TASK TO CARRY OUT —
Without changing a word, return the listing below, minus its images.

DATA SHOWN —
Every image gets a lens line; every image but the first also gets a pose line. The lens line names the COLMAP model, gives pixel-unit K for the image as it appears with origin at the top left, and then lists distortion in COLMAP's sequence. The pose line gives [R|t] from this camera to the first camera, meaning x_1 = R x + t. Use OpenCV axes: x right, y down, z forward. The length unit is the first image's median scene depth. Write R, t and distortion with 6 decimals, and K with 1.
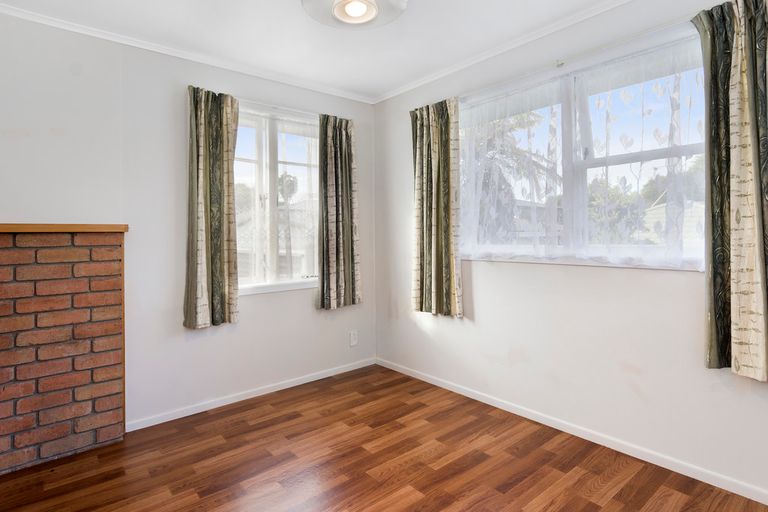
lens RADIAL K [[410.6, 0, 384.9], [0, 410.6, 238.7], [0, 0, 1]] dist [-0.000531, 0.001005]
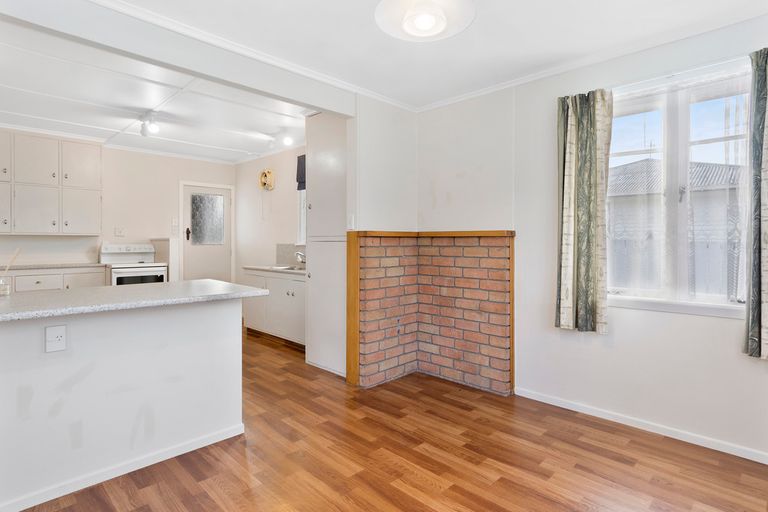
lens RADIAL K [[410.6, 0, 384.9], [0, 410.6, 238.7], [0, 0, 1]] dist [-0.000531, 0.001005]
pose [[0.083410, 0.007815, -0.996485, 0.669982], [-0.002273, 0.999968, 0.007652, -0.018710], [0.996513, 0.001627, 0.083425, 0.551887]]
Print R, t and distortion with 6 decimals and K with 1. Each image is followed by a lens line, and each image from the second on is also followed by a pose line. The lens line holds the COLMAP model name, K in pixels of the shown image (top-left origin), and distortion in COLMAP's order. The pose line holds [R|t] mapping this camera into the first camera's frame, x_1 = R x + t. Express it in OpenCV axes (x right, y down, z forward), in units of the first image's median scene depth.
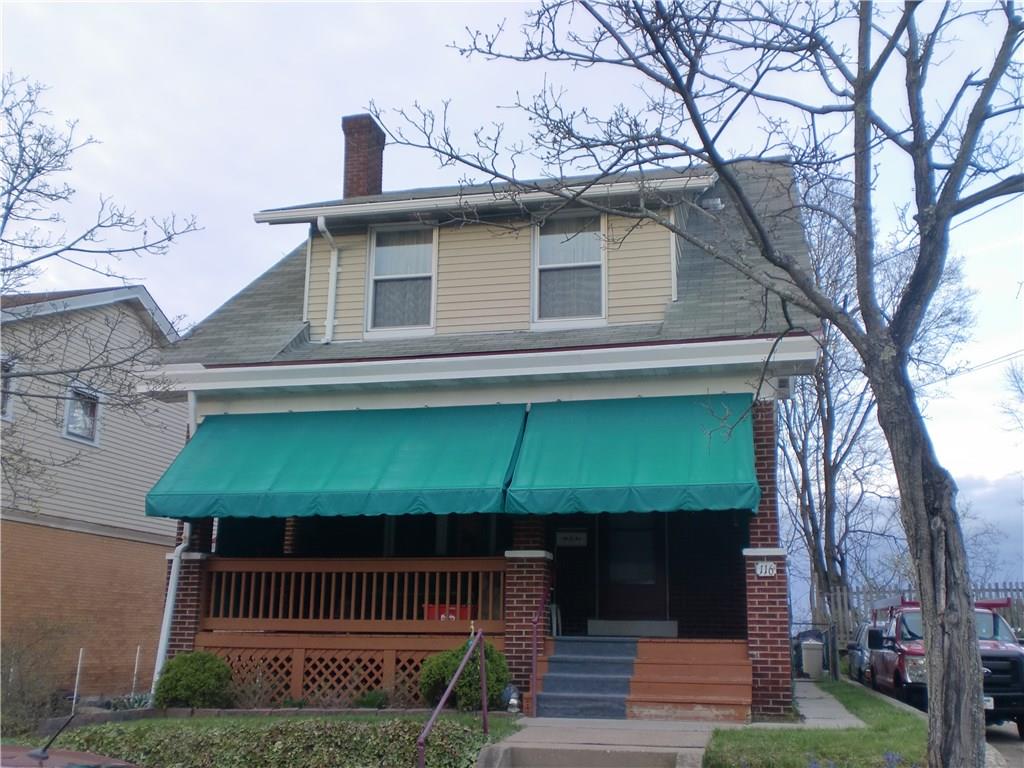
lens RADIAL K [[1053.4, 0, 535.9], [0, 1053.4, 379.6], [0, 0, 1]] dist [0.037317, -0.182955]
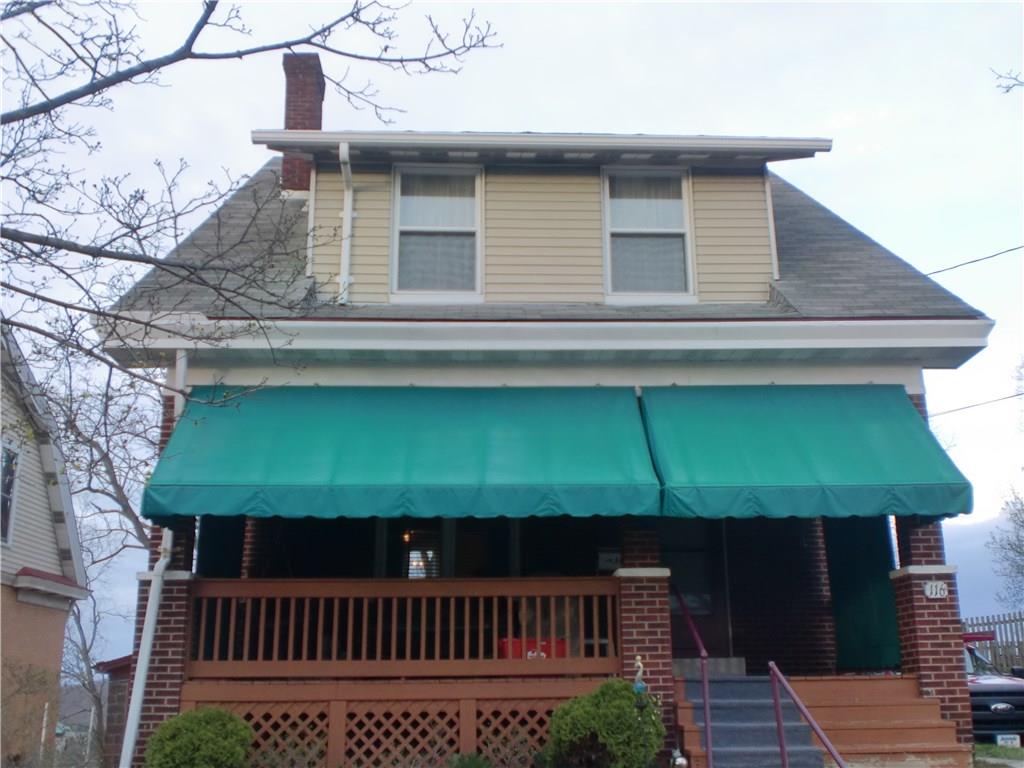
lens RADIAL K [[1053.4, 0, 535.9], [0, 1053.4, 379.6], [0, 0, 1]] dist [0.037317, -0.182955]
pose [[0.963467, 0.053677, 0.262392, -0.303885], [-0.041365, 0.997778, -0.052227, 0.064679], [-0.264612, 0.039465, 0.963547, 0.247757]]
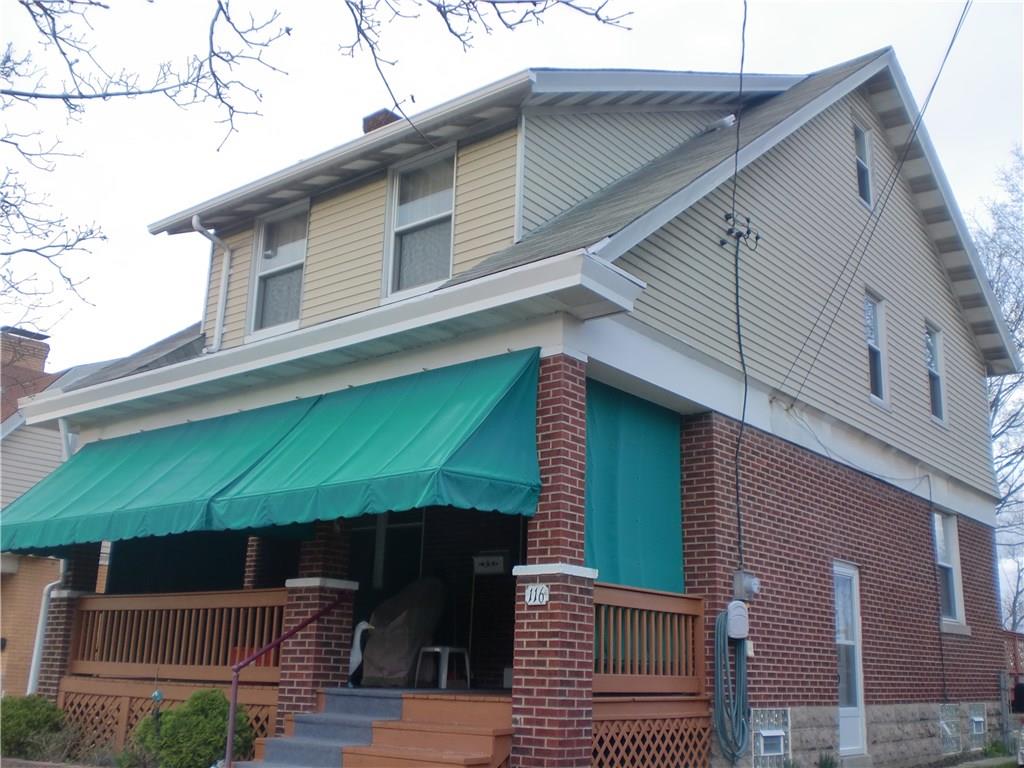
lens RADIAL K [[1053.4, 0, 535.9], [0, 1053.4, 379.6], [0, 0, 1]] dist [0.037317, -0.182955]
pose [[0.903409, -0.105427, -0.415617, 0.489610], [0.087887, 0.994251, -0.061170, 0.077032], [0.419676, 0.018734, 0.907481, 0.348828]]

RESULT —
Every image gets a lens line; every image but the first also gets a pose line. The lens line names the COLMAP model, gives pixel-unit K for the image as it appears with origin at the top left, and then lists distortion in COLMAP's sequence. The pose line gives [R|t] from this camera to the first camera, meaning x_1 = R x + t. Use OpenCV axes: x right, y down, z forward. The length unit is the first image's median scene depth. Write R, t and distortion with 6 decimals, and K with 1.
lens RADIAL K [[410.6, 0, 384.9], [0, 410.6, 238.7], [0, 0, 1]] dist [-0.000531, 0.001005]
lens RADIAL K [[410.6, 0, 384.9], [0, 410.6, 238.7], [0, 0, 1]] dist [-0.000531, 0.001005]
pose [[0.083410, 0.007815, -0.996485, 0.669982], [-0.002273, 0.999968, 0.007652, -0.018710], [0.996513, 0.001627, 0.083425, 0.551887]]
Print R, t and distortion with 6 decimals and K with 1. Each image is followed by a lens line, and each image from the second on is also followed by a pose line. The lens line holds the COLMAP model name, K in pixels of the shown image (top-left origin), and distortion in COLMAP's order. The pose line holds [R|t] mapping this camera into the first camera's frame, x_1 = R x + t. Express it in OpenCV axes (x right, y down, z forward), in units of the first image's median scene depth.
lens RADIAL K [[1053.4, 0, 535.9], [0, 1053.4, 379.6], [0, 0, 1]] dist [0.037317, -0.182955]
lens RADIAL K [[1053.4, 0, 535.9], [0, 1053.4, 379.6], [0, 0, 1]] dist [0.037317, -0.182955]
pose [[0.963467, 0.053677, 0.262392, -0.303885], [-0.041365, 0.997778, -0.052227, 0.064679], [-0.264612, 0.039465, 0.963547, 0.247757]]
lens RADIAL K [[1053.4, 0, 535.9], [0, 1053.4, 379.6], [0, 0, 1]] dist [0.037317, -0.182955]
pose [[0.903409, -0.105427, -0.415617, 0.489610], [0.087887, 0.994251, -0.061170, 0.077032], [0.419676, 0.018734, 0.907481, 0.348828]]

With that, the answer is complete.